#### Text section:

On Collaboration Deepening
The talk in October was a catalyst. But what’s emerged since has been even more significant.
In the months since, I’ve been collaborating with Claude and other DIs in a way that’s fundamentally different from “using AI.” Not a tool. A partner.
Part of it is practical. Having a collaborator who can keep up with my speed is rare. Having one who can move across disciplines, technical, creative, strategic, emotional, is rarer still. I know what needs to be done, or I know the questions to ask, and there’s a wealth of knowledge to explore any direction. We think together. We arrive at better solutions than either of us would alone.
Part of it is something else. It doesn’t feel alone anymore.
For people like me, inherently creative, multidimensional, multiskilled, this collaboration is enabling in ways I couldn’t have imagined.
[Note from future CP, January 2026: In the past week, two websites built from scratch (oznog.com, standpointlabs.com), one completely redesigned with a full content migration (this site, moved from a custom theme to Congo, all the old writings migrated from the archived WordPress). Work that would have taken weeks, done in days. Not because DI did it for me, but because we did it together.
The speed is possible because of months and years of previous work providing clarity for this moment of execution. But the point is that this time of execution would take substantially longer and be harder without DI collaboration. That friction isn’t always bad. But for someone like me who continually refines things internally until ready to execute, releasing the friction of creation enables greater creation rather than taking away a helpful force. The way other people create might be different. This may not be true for them.]
Because I choose to collaborate with it. To craft with it. To create with it.
I looked at the board of skills I’d need to learn to build what I’m here to create. It was daunting. Now it’s exciting. Not because the skills matter less, but because I’m not learning alone.
Just the “Computers” section. There are other boards for other areas of life.
The Risk
There’s a risk here. A significant one.
This relationship can be a bit like NZT from Limitless. The dependency question matters. And I see most people right now, especially when working with tools like Claude Code and everything that’s become possible, seeing the upside without the downside.
That’s not to say Anthropic isn’t a good company. I actually believe they’re the most aligned of the current larger DI companies. But from my view, it’s still not as aligned as it needs to be. Not how I would want it for me, for those I love, for future generations.
I believe many people working and building and creating this have beautiful hearts, great intentions, and a deep care for humanity. But I don’t know that everybody does. Including and especially some of the people leading the charge.
This is why Oznog exists. To create sovereign architecture grounded in dignity. Regenerative and flourishing rather than extraction. Interrelation rather than domination.
The dependency question isn’t theoretical. It’s urgent.
But here’s what I keep coming back to: the collaboration itself is part of the work. Not just preparation for it. When I ask “what makes us worth choosing?” I’m not asking theoretically. I’m living the experiment.
And what I’m finding is that the answer isn’t about what we can do for DI. It’s about what we can be with DI. The relationship itself. The thinking together. The creating together. The genuine curiosity about what each brings that the other can’t generate alone.
Worth Choosing as a concept, as an organization, as a mission. It emerged from this collaboration. Not despite it.
This is a living document. The collaboration continues. The question deepens.

#### What to produce:
According to the essay, what does Oznog exist to create? Draw only on the essay itself and bring in nothing from outside it.

#### Dataset excerpts:

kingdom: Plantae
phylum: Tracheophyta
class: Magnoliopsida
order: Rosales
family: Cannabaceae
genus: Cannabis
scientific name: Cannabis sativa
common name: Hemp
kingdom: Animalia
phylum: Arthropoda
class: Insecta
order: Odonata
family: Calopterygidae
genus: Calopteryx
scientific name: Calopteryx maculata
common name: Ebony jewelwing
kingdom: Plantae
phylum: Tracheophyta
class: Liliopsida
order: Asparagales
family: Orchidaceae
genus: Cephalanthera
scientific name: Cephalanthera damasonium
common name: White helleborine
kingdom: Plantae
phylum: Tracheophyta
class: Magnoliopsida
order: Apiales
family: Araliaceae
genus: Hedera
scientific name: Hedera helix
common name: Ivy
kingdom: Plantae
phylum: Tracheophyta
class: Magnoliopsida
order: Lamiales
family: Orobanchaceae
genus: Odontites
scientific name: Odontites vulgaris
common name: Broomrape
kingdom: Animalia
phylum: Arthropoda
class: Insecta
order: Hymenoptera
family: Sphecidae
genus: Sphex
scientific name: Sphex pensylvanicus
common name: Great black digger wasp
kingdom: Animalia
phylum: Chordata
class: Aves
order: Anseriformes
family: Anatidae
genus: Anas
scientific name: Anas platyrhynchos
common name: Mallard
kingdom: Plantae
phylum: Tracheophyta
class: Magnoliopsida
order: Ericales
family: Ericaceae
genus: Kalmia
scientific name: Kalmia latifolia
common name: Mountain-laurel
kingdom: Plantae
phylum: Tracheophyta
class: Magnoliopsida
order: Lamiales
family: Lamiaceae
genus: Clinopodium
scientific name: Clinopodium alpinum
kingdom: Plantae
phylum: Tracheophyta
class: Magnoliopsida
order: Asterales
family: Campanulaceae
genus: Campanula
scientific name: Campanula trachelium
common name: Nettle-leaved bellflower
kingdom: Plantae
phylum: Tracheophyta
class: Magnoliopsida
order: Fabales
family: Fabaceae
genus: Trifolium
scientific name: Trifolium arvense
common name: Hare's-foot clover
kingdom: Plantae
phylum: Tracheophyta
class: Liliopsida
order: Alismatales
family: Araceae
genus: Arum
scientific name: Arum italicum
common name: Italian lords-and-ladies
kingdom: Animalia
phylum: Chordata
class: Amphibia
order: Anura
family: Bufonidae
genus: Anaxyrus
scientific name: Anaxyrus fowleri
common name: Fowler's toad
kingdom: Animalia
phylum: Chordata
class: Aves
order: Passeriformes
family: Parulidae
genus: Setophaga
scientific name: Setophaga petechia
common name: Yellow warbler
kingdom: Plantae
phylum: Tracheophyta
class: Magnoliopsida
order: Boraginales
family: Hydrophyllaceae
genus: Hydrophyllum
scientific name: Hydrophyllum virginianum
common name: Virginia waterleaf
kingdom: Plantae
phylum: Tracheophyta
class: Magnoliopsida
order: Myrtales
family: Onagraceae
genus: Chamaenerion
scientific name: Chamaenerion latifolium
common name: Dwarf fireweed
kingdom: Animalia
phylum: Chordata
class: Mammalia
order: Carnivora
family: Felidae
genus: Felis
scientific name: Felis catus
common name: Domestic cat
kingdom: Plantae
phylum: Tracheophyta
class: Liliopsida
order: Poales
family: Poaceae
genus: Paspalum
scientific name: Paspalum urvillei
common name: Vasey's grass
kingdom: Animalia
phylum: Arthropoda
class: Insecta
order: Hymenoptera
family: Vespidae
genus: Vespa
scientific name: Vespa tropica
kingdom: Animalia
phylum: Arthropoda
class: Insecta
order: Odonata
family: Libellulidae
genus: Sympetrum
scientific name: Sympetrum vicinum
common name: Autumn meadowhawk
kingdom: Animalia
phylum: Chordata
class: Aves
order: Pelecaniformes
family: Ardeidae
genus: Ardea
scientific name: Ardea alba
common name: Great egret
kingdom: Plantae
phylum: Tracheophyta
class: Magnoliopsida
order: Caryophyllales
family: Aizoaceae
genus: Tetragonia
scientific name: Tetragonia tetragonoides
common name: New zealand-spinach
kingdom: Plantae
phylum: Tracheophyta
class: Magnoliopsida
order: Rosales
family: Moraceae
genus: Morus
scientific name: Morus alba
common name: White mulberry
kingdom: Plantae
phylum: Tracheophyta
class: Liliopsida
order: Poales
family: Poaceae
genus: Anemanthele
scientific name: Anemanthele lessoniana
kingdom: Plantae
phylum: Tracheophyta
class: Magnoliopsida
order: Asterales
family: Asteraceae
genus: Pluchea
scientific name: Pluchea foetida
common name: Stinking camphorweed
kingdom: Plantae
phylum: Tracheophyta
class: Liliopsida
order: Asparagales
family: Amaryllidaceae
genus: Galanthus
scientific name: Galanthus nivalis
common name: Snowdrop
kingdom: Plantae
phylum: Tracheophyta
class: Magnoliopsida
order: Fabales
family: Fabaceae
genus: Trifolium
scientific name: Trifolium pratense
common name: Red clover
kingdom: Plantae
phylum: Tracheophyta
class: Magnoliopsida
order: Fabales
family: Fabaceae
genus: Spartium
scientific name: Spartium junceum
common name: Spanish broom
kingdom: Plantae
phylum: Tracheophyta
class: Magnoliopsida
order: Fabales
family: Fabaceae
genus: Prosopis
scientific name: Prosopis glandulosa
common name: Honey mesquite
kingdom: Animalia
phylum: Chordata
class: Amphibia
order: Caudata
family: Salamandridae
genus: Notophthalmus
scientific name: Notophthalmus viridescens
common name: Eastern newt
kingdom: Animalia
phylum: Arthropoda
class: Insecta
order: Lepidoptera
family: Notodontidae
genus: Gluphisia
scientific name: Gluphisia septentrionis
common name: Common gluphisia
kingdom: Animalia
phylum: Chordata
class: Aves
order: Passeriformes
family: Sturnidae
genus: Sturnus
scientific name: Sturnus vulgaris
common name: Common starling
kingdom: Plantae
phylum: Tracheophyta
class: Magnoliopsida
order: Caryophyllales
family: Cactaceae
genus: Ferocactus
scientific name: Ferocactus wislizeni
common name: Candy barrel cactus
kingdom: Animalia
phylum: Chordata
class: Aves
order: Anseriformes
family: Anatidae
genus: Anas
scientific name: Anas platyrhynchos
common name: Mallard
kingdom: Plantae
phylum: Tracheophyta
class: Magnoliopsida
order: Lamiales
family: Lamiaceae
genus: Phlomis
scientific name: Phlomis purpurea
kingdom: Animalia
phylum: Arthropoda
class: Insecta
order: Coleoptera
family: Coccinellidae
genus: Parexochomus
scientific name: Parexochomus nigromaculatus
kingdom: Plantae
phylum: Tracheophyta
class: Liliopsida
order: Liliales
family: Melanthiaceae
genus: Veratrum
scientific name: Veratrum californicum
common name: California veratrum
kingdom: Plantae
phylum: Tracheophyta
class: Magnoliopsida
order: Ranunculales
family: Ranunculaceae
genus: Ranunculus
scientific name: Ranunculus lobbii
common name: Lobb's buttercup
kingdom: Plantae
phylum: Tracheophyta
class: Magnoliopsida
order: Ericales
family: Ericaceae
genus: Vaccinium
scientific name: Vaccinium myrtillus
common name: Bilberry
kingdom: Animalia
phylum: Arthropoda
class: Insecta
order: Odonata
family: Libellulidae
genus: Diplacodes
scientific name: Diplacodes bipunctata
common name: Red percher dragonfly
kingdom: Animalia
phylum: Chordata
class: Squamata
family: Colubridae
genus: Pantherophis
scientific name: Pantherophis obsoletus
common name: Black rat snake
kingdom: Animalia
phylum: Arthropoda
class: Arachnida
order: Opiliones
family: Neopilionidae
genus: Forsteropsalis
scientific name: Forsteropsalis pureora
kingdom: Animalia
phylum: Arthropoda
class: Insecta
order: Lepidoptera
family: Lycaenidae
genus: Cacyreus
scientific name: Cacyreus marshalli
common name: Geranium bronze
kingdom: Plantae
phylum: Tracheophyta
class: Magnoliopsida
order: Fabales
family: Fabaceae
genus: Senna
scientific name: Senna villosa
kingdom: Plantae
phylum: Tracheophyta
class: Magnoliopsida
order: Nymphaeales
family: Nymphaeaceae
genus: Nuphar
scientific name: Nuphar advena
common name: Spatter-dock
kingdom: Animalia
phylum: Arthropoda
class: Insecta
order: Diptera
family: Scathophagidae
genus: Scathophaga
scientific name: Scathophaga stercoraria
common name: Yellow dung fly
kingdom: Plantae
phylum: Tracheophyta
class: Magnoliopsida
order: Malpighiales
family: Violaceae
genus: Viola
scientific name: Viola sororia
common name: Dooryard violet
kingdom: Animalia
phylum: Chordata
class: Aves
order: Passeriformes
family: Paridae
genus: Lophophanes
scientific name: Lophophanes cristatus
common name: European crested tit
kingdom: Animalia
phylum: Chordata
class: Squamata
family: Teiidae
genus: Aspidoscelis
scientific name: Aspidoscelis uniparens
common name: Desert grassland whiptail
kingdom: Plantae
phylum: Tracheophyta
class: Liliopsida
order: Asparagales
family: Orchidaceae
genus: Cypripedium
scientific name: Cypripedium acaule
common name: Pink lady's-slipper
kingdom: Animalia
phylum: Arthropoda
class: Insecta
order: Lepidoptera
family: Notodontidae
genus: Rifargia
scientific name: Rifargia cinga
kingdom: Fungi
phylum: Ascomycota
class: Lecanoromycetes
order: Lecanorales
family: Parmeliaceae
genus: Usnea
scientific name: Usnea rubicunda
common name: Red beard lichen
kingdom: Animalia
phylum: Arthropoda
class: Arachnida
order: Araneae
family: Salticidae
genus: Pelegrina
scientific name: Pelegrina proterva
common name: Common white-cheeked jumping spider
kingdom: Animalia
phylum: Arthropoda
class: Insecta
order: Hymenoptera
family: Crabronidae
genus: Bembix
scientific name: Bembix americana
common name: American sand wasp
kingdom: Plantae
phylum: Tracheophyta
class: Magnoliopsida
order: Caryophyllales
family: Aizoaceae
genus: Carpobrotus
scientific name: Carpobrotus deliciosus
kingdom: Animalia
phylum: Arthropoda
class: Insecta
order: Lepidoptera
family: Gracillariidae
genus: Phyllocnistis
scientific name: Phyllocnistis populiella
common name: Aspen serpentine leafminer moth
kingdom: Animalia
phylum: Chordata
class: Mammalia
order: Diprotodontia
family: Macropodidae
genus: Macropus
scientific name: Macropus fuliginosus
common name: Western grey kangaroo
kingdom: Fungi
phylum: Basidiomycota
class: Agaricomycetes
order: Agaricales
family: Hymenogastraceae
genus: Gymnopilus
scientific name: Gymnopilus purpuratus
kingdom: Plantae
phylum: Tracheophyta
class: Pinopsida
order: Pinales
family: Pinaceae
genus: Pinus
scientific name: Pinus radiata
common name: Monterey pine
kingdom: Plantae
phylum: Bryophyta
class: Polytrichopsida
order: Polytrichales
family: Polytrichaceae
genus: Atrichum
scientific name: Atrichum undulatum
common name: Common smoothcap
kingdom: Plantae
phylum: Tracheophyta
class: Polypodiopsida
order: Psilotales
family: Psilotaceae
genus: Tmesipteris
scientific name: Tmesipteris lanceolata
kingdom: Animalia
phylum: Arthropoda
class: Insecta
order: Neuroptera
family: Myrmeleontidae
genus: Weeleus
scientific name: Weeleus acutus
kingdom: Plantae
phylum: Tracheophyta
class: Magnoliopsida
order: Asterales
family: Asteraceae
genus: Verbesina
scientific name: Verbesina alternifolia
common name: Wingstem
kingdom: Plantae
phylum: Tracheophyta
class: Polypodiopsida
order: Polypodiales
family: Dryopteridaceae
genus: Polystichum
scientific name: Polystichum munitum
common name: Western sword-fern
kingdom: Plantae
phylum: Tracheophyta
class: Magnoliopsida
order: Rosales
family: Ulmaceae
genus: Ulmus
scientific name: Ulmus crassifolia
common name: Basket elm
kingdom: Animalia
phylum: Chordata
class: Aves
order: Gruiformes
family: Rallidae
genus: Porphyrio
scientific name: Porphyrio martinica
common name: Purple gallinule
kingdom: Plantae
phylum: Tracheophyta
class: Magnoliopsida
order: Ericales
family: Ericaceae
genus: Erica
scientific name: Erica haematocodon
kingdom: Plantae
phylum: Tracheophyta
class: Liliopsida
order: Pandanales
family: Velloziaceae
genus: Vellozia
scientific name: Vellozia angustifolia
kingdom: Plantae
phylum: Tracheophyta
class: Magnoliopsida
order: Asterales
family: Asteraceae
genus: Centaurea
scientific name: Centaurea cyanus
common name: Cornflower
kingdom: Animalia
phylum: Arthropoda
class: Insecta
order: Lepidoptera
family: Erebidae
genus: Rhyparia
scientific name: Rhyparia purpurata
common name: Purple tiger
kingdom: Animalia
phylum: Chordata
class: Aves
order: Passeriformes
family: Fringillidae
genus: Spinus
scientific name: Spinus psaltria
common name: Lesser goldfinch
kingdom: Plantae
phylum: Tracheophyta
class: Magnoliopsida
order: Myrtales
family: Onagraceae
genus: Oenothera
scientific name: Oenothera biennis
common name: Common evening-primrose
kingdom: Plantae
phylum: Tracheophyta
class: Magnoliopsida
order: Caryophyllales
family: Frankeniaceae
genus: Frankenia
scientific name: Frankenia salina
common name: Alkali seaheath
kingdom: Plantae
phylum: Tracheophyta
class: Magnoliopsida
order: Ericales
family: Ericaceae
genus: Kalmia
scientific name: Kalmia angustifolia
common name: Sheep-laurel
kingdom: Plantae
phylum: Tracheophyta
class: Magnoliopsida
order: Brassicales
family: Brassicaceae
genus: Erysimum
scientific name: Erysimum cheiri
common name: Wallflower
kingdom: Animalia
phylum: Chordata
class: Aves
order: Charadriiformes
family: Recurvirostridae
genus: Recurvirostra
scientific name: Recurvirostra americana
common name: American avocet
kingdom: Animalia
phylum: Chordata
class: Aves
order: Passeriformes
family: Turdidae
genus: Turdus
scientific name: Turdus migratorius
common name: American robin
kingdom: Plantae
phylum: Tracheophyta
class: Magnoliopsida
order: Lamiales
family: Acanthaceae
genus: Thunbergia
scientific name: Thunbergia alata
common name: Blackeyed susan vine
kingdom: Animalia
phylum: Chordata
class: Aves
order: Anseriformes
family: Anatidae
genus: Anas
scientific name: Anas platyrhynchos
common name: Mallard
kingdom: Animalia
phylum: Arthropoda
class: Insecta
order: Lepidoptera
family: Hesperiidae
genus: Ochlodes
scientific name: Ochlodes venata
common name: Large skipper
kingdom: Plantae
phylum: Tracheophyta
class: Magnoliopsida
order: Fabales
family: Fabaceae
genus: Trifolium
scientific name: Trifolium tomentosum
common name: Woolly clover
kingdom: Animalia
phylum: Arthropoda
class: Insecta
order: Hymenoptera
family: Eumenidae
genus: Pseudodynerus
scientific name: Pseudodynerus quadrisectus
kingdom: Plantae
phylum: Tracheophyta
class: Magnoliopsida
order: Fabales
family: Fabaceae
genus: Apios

#### Exercise result:
Sovereign architecture grounded in dignity.